Going out to eat with multiples: how to get in and out alive!
Everyone with multiples agrees that yes, it is a nice idea to go out, but when they are very young, it is often just too hard (especially if you are bringing other siblings along).
Laren says, “Eating out: we’ve avoided it. My singleton is 3.5 years old, and the twins are almost 21 months. I’m brave, but I’m not dumb.”
Mike agrees it is tough, but “if they’re behaving and coloring quietly, live it up: order dessert, have a chat, take advantage of the fact that you do not have to clean up afterwards (but tip well). However, if one of them is tossing French fries over his shoulder like he’s a new bride, and the other one is half a dozen sips into the ranch dressing, it’s time to go.”
When does it get easier???
A good friend, Colleen F., has four children, eight and under, with twin six-year-olds. She reports that, “Having twin babies and a 20-month-old was the most exhausting time in my life. I walked outside, and four months had passed! And so, yes, the physical work does start to become easier. Now they dress themselves, eat, bathe, walk to the car, etc.”
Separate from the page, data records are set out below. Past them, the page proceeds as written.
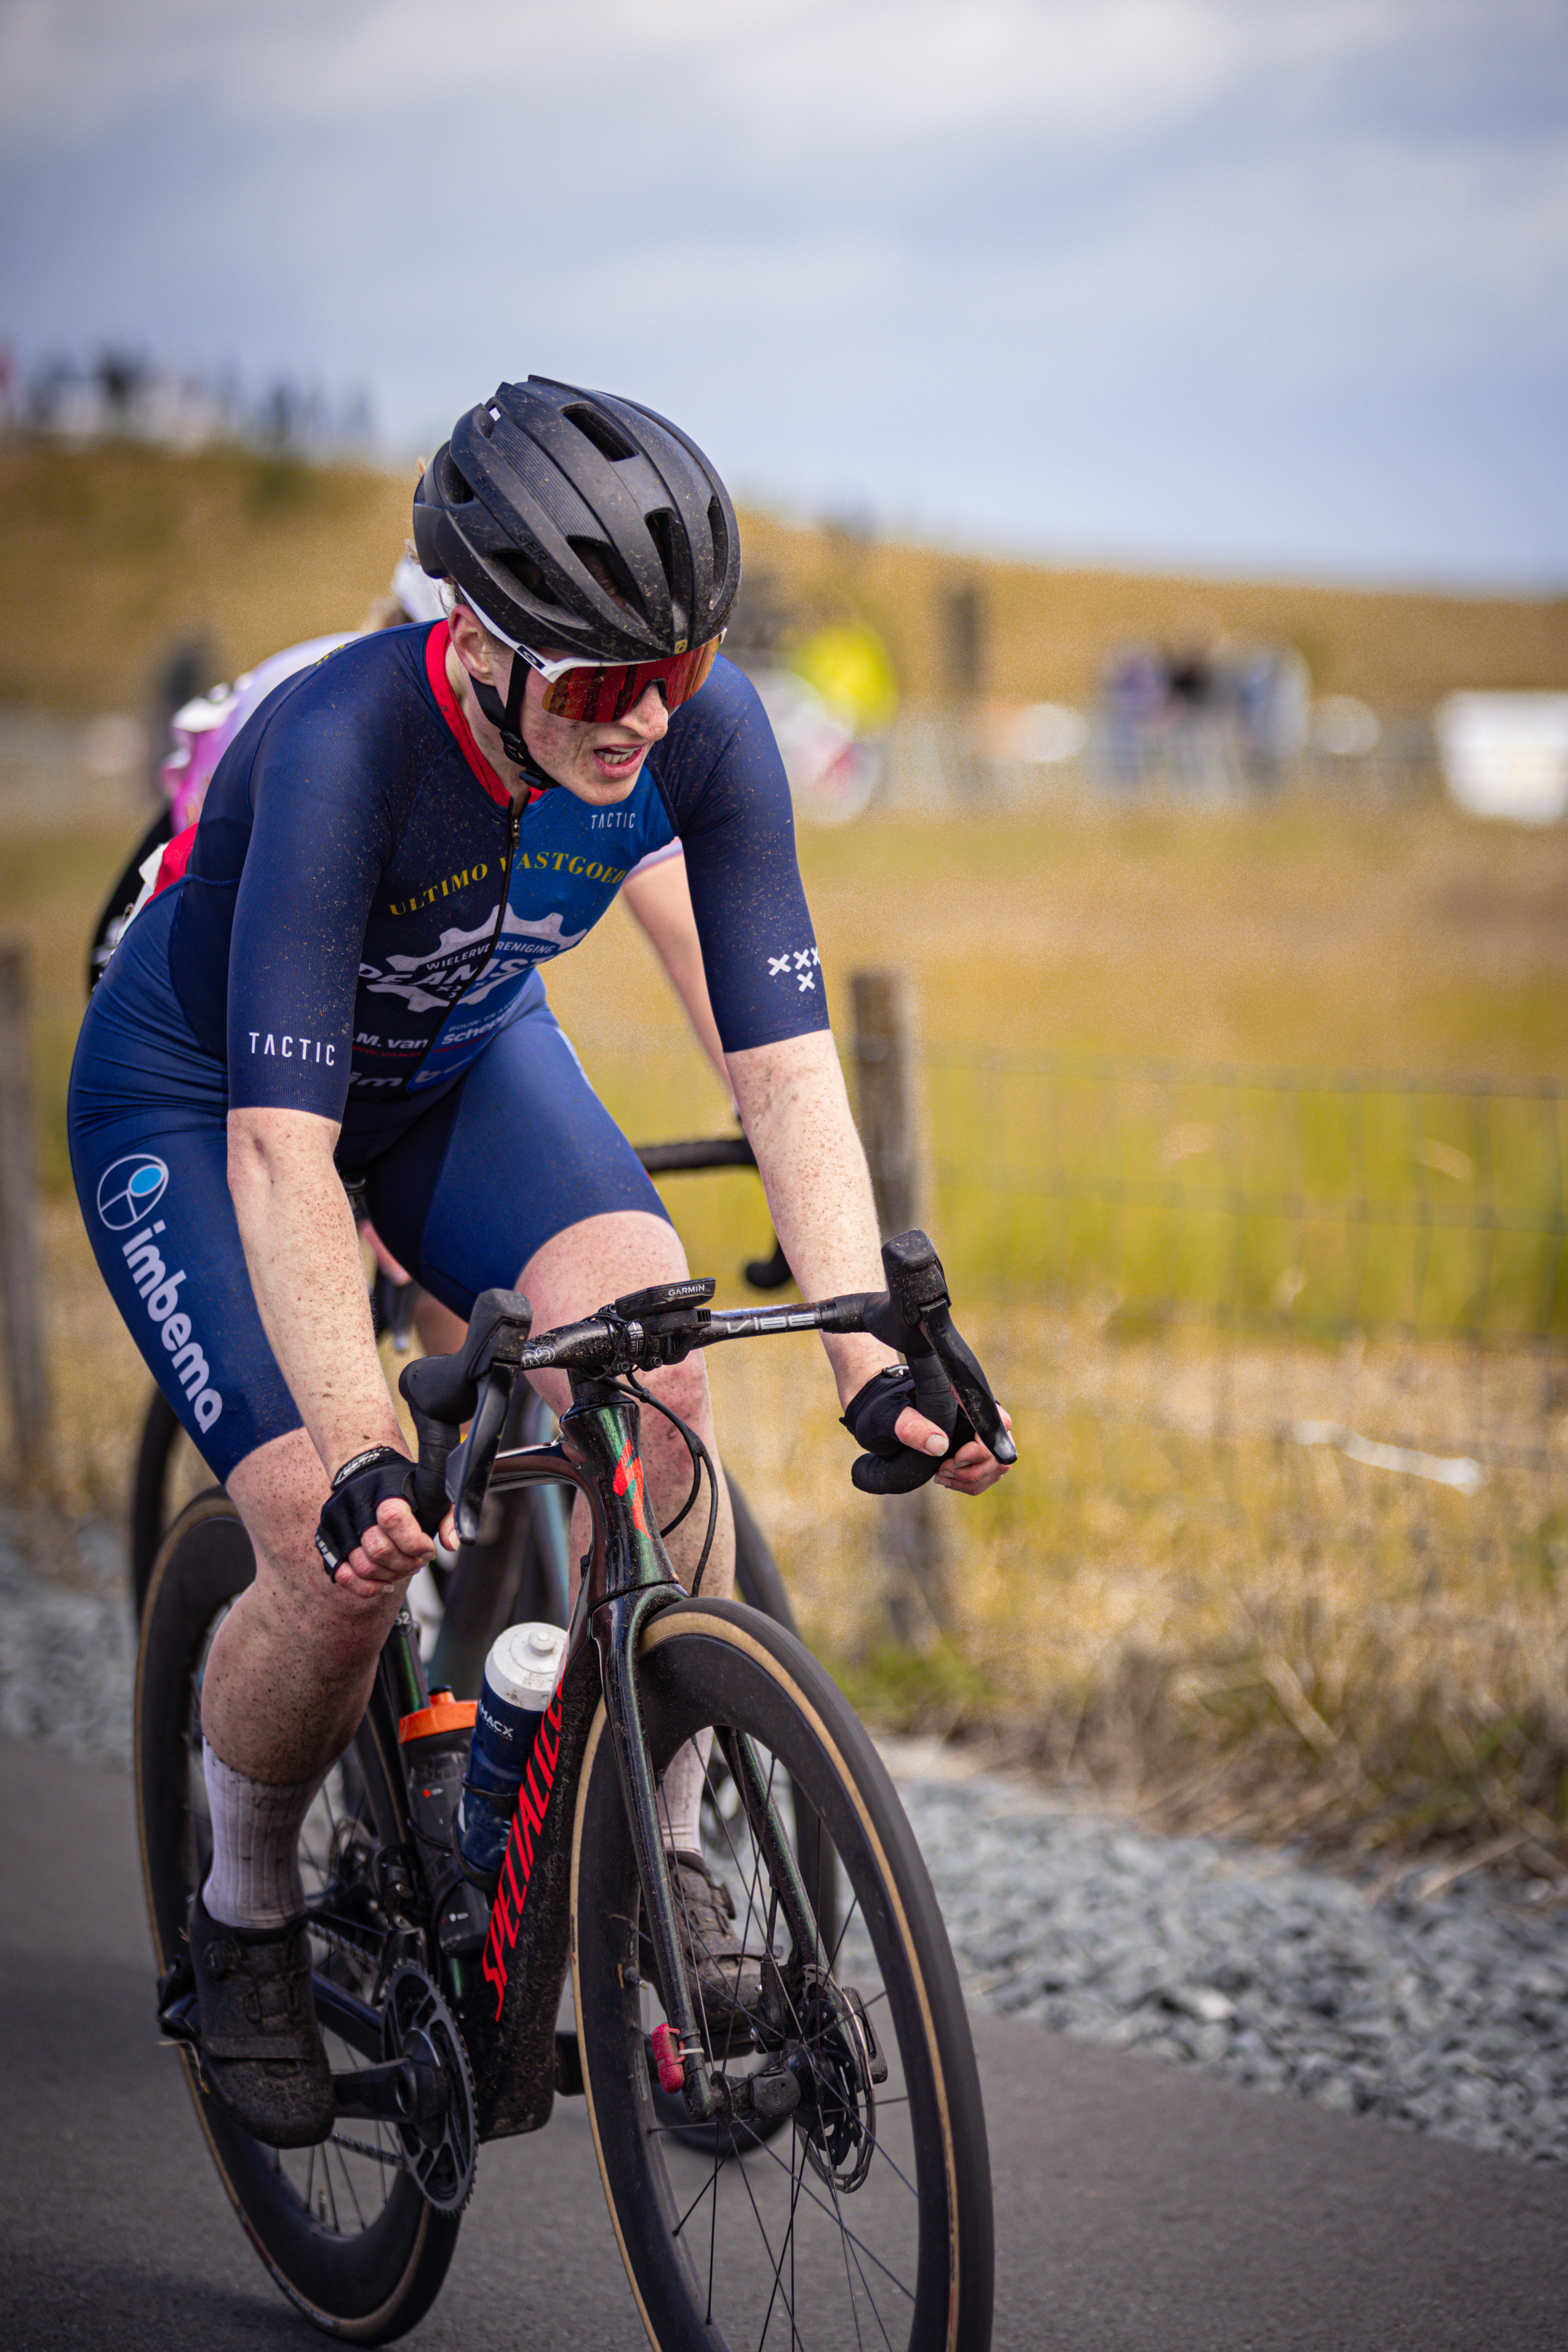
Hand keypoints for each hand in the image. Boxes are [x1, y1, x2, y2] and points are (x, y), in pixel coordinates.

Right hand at [315, 1444, 454, 1596]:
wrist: (364, 1467)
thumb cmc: (402, 1484)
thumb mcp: (432, 1491)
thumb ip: (448, 1517)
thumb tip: (451, 1544)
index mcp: (385, 1486)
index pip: (393, 1518)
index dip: (414, 1542)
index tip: (428, 1548)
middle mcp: (355, 1501)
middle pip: (378, 1549)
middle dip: (405, 1564)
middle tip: (418, 1561)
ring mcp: (337, 1520)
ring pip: (362, 1565)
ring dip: (389, 1576)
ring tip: (403, 1568)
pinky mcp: (326, 1536)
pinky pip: (341, 1574)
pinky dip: (365, 1586)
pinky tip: (383, 1584)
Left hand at [895, 1403, 1014, 1496]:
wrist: (898, 1410)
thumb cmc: (898, 1407)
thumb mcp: (897, 1414)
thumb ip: (913, 1427)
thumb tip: (939, 1446)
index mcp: (973, 1403)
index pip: (997, 1430)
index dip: (977, 1451)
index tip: (952, 1459)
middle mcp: (987, 1419)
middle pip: (998, 1456)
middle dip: (969, 1472)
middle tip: (942, 1470)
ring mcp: (988, 1436)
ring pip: (996, 1469)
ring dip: (968, 1481)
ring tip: (941, 1476)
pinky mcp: (983, 1452)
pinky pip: (988, 1476)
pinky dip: (968, 1485)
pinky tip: (947, 1479)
But, it’s not just about physical work. Colleen adds, “What has surprised me are the emotional challenges. I have realized that their emotional needs, the need for separation and to be recognized as individuals, are now what we need to balance. For instance, now we balance when one twin scores two goals and the other scores none. What we say and do, to grow them as unique and different children, is my new parenting challenge.”
And while discovering who multiples are as different children is a challenging balance, Colleen also states how exciting it is, “Watching these boys become two very different people is fascinating. They have always had each other: to play together, eat together, share a room. Yet, they are so different. It is amazing.”
Parenting multiples, while more and more common these days, has its own set of challenges and joys. As a parent coach, I always recommend support, asking for and being able to receive help and cultivating a good sense of humor. And while the work is most intense, self-care and attention to your marriage is key. Parenting multiples isn’t easy, but the rewards are unique and sweet! Enjoy them!